WORK REQUIRED. Put every line of text from all the records into one numbered list, leaving out blank lines. Don't include the pictures in your answer.

(Transcribed page text)
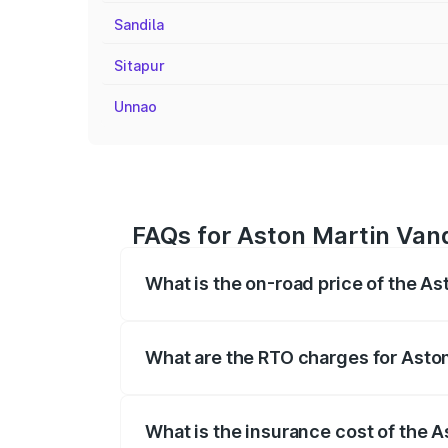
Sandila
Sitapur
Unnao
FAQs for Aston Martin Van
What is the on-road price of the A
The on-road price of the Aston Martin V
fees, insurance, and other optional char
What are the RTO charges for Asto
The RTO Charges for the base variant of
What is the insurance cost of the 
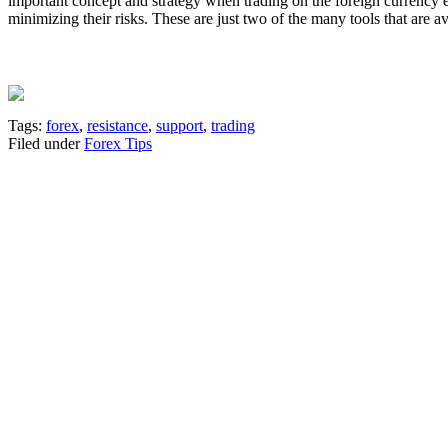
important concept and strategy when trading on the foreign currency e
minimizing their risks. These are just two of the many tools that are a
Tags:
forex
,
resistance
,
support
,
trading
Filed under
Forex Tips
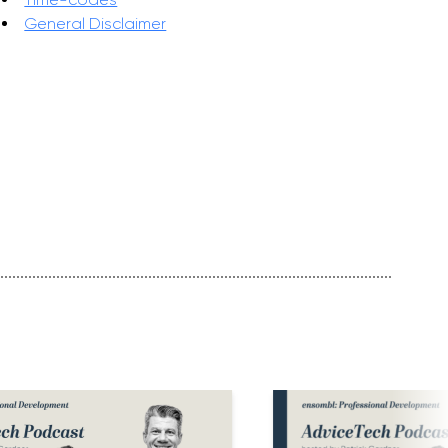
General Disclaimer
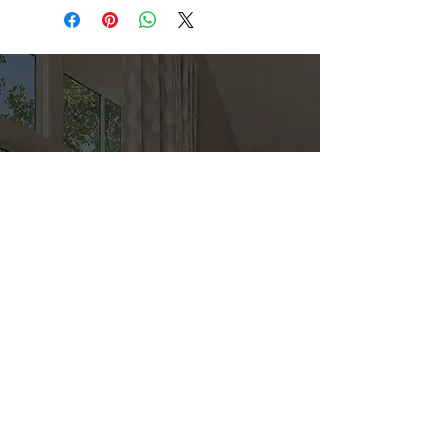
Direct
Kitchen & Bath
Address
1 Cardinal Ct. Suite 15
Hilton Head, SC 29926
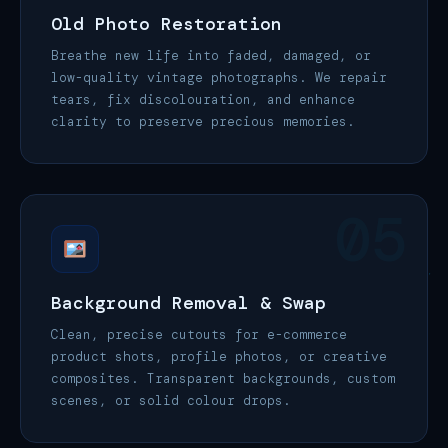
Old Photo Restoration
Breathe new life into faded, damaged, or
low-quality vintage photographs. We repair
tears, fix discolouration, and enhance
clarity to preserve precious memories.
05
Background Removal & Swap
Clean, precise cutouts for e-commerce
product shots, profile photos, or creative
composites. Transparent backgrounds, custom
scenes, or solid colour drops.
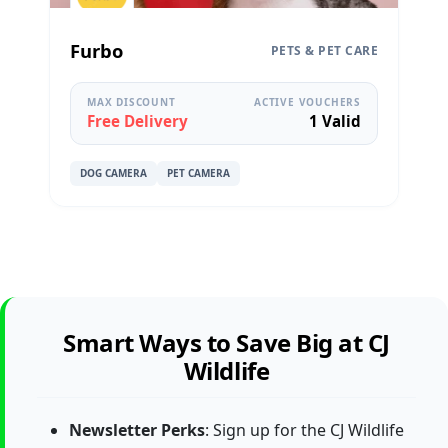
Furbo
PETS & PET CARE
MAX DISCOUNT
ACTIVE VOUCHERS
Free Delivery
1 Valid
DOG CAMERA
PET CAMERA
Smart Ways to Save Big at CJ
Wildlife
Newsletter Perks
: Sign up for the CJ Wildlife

SOLUTION TO THE EXERCISE.
1. Sandila
2. Sitapur
3. Unnao
4. FAQs for Aston Martin Van
5. What is the on-road price of the A
6. The on-road price of the Aston Martin V
7. fees, insurance, and other optional char
8. What are the RTO charges for Asto
9. The RTO Charges for the base variant of
10. What is the insurance cost of the 
11. important concept and strategy when trading on the foreign currency e
12. minimizing their risks. These are just two of the many tools that are a
13. Tags:
14. forex
15. ,
16. resistance
17. ,
18. support
19. ,
20. trading
21. Filed under
22. Forex Tips
23. General Disclaimer
24. Direct
25. Kitchen & Bath
26. Address
27. 1 Cardinal Ct. Suite 15
28. Hilton Head, SC 29926
29. Old Photo Restoration
30. Breathe new life into faded, damaged, or
31. low-quality vintage photographs. We repair
32. tears, fix discolouration, and enhance
33. clarity to preserve precious memories.
34. 05
35. Background Removal & Swap
36. Clean, precise cutouts for e-commerce
37. product shots, profile photos, or creative
38. composites. Transparent backgrounds, custom
39. scenes, or solid colour drops.
40. Furbo
41. PETS & PET CARE
42. MAX DISCOUNT
43. ACTIVE VOUCHERS
44. Free Delivery
45. 1 Valid
46. DOG CAMERA
47. PET CAMERA
48. Smart Ways to Save Big at CJ
49. Wildlife
50. Newsletter Perks
51. : Sign up for the CJ Wildlife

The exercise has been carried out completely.